> **Fragmento del texto**
***

Páginas de la historia

Conferencia en el Tren

Un filósofo hindú escribió esta frase: “Que Dios me dé un poco de locura, que me libre de la mediocridad”. Hace un par de años leí en el diario “Clarín”, una nota de un periodista. Titulaba a la misma: “Conferencia en el Tren de las 17,13 minutos”.
Y aludía a un Sr. Miguel Ambertin, que en el último vagón del tren que de Plaza Once se dirigía a Castelar, ofrecía una mercadería inusual.
Confesaba ser un ex lustrabotas. Pero estaba muy bien vestido y su lenguaje revelaba una cultura superior.
Claro, era universitario Licenciado en Letras de la Universidad de Buenos Aires. No vendía peines, portadocumentos, ni biblias. Sus primeras palabras: “¡Sres. y Sras!”, que coincidían con el comienzo del viaje, despertaban sin duda expresiones de fastidio en algún pasajero.
Ambertín comenzaba diciendo: “Tengo aquí esta lapicera, pero no les voy a vender lapiceras, llevo también una agenda pero tampoco vendo agendas. En realidad, aprovecho este viaje al salir de otro trabajo que tengo, para dirigirme a este, a mi trabajo número dos, que consistirá en ofrecerles a todos Uds. una charla sobre los menores carenciados…”.
-“¡Un loco!”. Pensó alguien. Una bellísima locura agregaría.
Y siguió diciendo el orador: “Yo podría disertar en un salón climatizado para Sras. bien” –explicaba luego Miguel Angel Ambertini- 39 años, docente, tres hijos, tucumano. Y agregaba: “Pero querría ser escuchado por Uds. que, aquí mismo, en los trenes, observan diariamente a docenas de pibes mendigando, durmiendo o a punto de delinquir.”

***

> **Registros de datos**
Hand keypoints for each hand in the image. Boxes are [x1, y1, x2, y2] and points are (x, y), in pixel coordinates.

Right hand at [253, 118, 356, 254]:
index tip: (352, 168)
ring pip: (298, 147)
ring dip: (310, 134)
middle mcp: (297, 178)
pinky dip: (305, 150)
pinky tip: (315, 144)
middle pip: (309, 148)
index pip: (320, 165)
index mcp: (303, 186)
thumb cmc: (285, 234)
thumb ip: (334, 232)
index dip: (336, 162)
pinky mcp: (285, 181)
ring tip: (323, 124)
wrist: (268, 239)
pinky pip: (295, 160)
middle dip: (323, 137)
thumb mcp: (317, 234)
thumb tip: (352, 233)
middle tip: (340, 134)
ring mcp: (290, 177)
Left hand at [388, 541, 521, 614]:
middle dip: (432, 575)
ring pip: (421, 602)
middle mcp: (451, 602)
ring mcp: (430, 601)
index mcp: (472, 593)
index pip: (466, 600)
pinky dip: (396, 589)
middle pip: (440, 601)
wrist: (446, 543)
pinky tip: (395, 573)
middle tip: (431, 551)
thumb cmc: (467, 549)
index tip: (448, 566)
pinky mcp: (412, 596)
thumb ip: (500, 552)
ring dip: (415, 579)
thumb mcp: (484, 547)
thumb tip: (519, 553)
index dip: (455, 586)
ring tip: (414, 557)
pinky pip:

***

> **Actividades**
A – Según el fragmento, ¿por qué prefiere el orador hablar en los trenes y no en un salón climatizado? Responde en una a tres oraciones.
B – Contesta brevemente, a partir del fragmento, las preguntas siguientes:
(i) ¿En qué diario se publicó la nota del periodista?
(ii) ¿Entre qué lugares hacía su recorrido el tren?
(iii) ¿Qué título universitario tenía el orador?
C – Cita literalmente el pasaje del fragmento que empieza con "Confesaba ser un" y continúa hasta "bellísima locura agregaría.".
Los datos constituyen un material aparte, ajeno al fragmento.

> **Respuestas**
A – El orador quiere que lo escuchen los pasajeros de los trenes, porque ellos ven todos los días a docenas de pibes que mendigan, duermen o están a punto de delinquir. Por eso los prefiere a un público de señoras bien en un salón climatizado.

B –
(i) En el diario “Clarín”.
(ii) De Plaza Once a Castelar.
(iii) Era Licenciado en Letras de la Universidad de Buenos Aires.

C –
Confesaba ser un ex lustrabotas. Pero estaba muy bien vestido y su lenguaje revelaba una cultura superior.
Claro, era universitario Licenciado en Letras de la Universidad de Buenos Aires. No vendía peines, portadocumentos, ni biblias. Sus primeras palabras: “¡Sres. y Sras!”, que coincidían con el comienzo del viaje, despertaban sin duda expresiones de fastidio en algún pasajero.
Ambertín comenzaba diciendo: “Tengo aquí esta lapicera, pero no les voy a vender lapiceras, llevo también una agenda pero tampoco vendo agendas. En realidad, aprovecho este viaje al salir de otro trabajo que tengo, para dirigirme a este, a mi trabajo número dos, que consistirá en ofrecerles a todos Uds. una charla sobre los menores carenciados…”.
-“¡Un loco!”. Pensó alguien. Una bellísima locura agregaría.